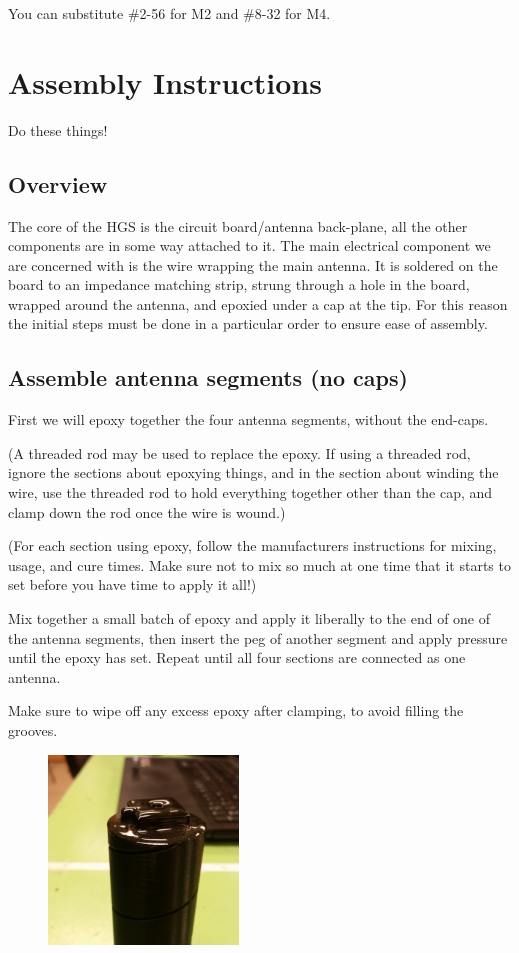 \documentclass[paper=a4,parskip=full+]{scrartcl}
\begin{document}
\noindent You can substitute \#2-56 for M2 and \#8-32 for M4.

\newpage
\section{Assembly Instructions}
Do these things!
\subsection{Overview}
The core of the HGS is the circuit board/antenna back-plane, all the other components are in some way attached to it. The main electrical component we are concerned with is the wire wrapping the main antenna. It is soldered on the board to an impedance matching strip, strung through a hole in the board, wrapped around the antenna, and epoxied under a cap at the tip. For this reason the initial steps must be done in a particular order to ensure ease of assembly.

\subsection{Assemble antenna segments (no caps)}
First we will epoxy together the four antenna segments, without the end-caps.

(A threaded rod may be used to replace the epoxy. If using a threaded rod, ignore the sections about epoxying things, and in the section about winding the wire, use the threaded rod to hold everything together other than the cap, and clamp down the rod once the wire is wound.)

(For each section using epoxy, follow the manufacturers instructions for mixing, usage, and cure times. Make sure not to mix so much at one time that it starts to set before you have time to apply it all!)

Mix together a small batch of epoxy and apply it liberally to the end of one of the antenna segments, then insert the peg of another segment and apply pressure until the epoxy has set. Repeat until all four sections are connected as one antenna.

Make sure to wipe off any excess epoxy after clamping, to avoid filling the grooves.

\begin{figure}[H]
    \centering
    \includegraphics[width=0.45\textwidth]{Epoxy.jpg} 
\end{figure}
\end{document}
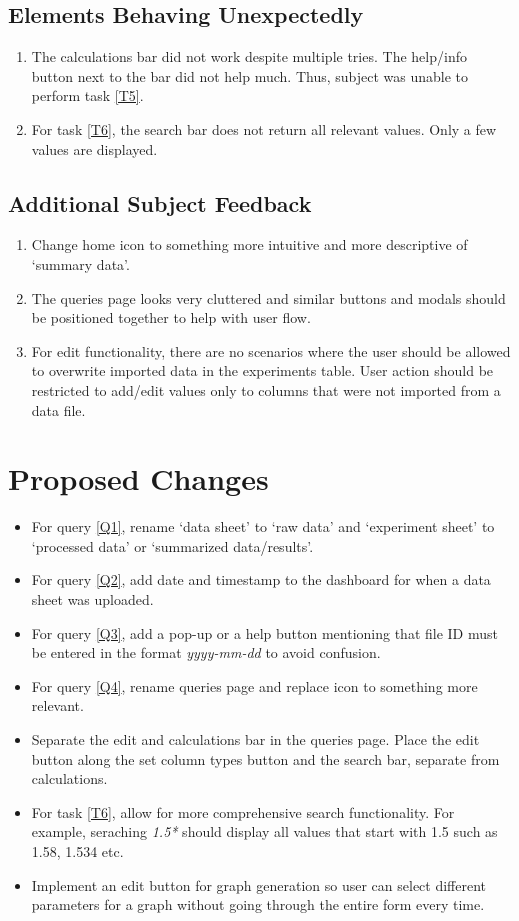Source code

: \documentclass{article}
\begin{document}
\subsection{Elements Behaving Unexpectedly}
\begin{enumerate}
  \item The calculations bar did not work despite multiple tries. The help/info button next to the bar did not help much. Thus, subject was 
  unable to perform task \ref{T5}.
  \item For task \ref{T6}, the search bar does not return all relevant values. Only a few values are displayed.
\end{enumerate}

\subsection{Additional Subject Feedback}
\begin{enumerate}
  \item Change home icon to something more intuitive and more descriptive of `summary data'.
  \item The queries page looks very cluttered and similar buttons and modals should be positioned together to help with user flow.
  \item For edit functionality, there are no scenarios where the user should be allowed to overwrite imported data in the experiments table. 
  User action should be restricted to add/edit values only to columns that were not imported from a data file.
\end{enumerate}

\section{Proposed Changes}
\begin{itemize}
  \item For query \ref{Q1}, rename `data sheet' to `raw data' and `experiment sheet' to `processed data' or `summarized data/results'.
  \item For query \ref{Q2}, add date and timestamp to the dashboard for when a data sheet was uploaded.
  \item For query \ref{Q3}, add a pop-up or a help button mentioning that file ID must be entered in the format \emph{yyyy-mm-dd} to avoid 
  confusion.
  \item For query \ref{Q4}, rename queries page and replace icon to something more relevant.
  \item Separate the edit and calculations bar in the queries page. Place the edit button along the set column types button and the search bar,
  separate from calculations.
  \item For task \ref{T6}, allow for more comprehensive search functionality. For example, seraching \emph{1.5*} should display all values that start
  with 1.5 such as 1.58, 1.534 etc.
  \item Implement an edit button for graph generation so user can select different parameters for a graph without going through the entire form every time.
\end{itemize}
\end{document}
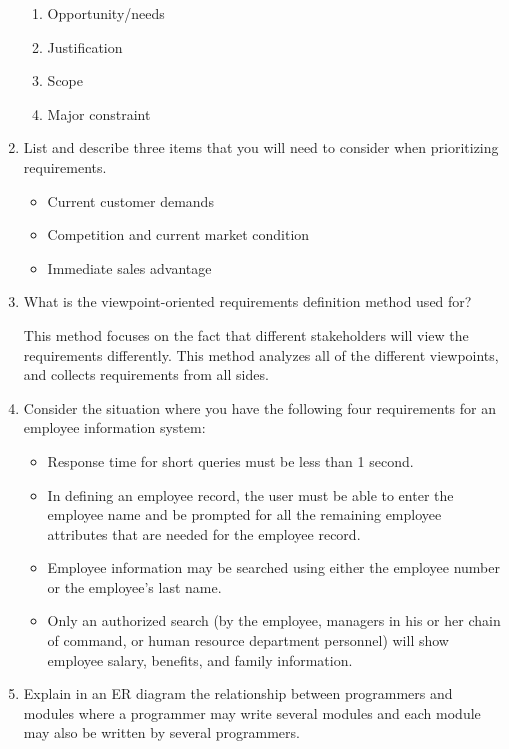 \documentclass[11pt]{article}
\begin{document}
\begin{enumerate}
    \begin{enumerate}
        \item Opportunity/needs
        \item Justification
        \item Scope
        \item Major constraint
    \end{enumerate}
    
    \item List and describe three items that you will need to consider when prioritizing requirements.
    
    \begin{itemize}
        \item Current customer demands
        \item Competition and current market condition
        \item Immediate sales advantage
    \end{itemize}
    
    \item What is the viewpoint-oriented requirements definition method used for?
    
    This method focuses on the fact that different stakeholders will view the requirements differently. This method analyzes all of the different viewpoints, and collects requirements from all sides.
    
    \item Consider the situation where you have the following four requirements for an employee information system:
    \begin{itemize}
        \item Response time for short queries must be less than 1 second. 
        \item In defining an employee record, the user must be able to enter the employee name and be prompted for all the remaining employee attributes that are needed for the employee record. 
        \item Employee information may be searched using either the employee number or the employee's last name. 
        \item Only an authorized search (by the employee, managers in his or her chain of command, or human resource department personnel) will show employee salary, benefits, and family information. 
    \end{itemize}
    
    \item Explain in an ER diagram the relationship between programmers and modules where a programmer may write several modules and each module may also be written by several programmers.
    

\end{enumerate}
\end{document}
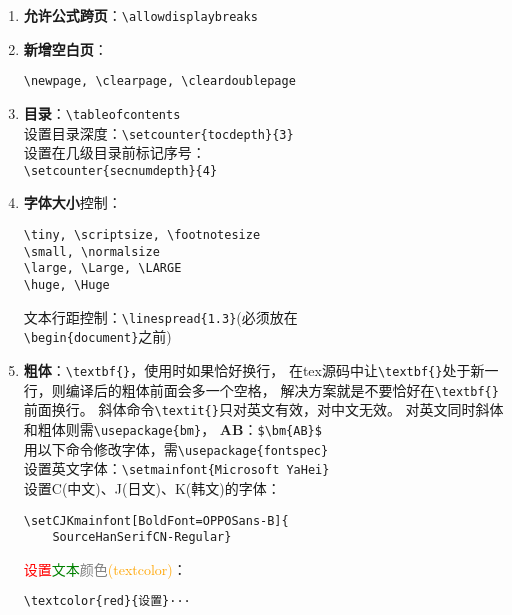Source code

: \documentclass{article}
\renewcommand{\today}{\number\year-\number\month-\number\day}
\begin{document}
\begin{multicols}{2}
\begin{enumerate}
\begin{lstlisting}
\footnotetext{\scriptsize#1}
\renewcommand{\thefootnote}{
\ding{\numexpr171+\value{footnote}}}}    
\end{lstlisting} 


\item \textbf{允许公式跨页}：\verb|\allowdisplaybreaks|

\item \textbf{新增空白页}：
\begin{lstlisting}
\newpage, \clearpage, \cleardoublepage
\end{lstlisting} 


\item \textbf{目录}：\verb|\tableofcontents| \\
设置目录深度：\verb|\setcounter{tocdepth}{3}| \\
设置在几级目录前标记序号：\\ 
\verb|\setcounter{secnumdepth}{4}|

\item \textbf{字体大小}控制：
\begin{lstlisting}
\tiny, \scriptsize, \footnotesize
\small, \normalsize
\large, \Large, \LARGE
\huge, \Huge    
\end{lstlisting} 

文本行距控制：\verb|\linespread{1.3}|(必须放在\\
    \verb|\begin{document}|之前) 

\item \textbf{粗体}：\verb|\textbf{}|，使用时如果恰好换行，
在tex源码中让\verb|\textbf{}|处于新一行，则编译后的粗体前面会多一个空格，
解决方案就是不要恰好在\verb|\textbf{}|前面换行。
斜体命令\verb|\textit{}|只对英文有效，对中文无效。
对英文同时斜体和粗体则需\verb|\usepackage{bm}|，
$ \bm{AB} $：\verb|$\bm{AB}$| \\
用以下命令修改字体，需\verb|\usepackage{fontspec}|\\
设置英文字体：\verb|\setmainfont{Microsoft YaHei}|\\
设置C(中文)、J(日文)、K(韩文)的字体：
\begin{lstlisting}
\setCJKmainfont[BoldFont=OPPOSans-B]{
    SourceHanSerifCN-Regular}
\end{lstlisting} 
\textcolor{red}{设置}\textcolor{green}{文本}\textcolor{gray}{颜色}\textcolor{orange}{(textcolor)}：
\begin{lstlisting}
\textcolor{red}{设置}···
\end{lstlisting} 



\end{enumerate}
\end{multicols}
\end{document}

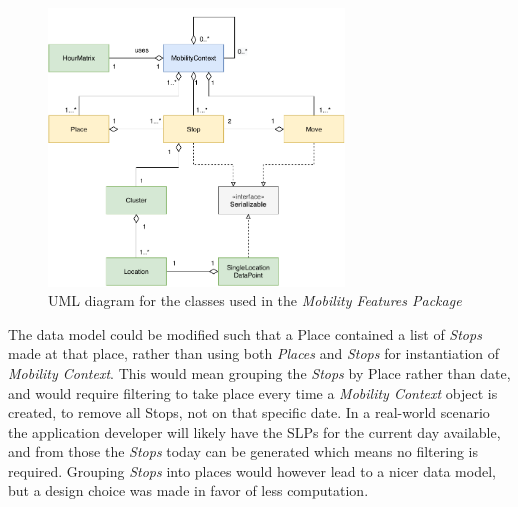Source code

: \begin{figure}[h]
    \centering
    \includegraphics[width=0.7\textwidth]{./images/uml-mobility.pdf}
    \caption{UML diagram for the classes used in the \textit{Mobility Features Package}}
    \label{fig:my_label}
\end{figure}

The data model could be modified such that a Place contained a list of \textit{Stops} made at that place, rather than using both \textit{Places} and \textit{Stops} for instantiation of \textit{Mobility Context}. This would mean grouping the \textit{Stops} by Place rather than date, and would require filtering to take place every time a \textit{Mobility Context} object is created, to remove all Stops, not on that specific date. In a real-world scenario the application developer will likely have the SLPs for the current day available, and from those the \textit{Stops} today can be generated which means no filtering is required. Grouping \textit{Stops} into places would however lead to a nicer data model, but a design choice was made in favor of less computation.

- [TRY IT]: Exactly as written, please give again the lines from the beginning of the listing through the line containing "First we will", inclusive, without any pictures.

- [TASK ANSWER]:
 \documentclass[paper=a4,parskip=full+]{scrartcl}
\begin{document}
\noindent You can substitute \#2-56 for M2 and \#8-32 for M4.

\newpage
\section{Assembly Instructions}
Do these things!
\subsection{Overview}
The core of the HGS is the circuit board/antenna back-plane, all the other components are in some way attached to it. The main electrical component we are concerned with is the wire wrapping the main antenna. It is soldered on the board to an impedance matching strip, strung through a hole in the board, wrapped around the antenna, and epoxied under a cap at the tip. For this reason the initial steps must be done in a particular order to ensure ease of assembly.

\subsection{Assemble antenna segments (no caps)}
First we will epoxy together the four antenna segments, without the end-caps.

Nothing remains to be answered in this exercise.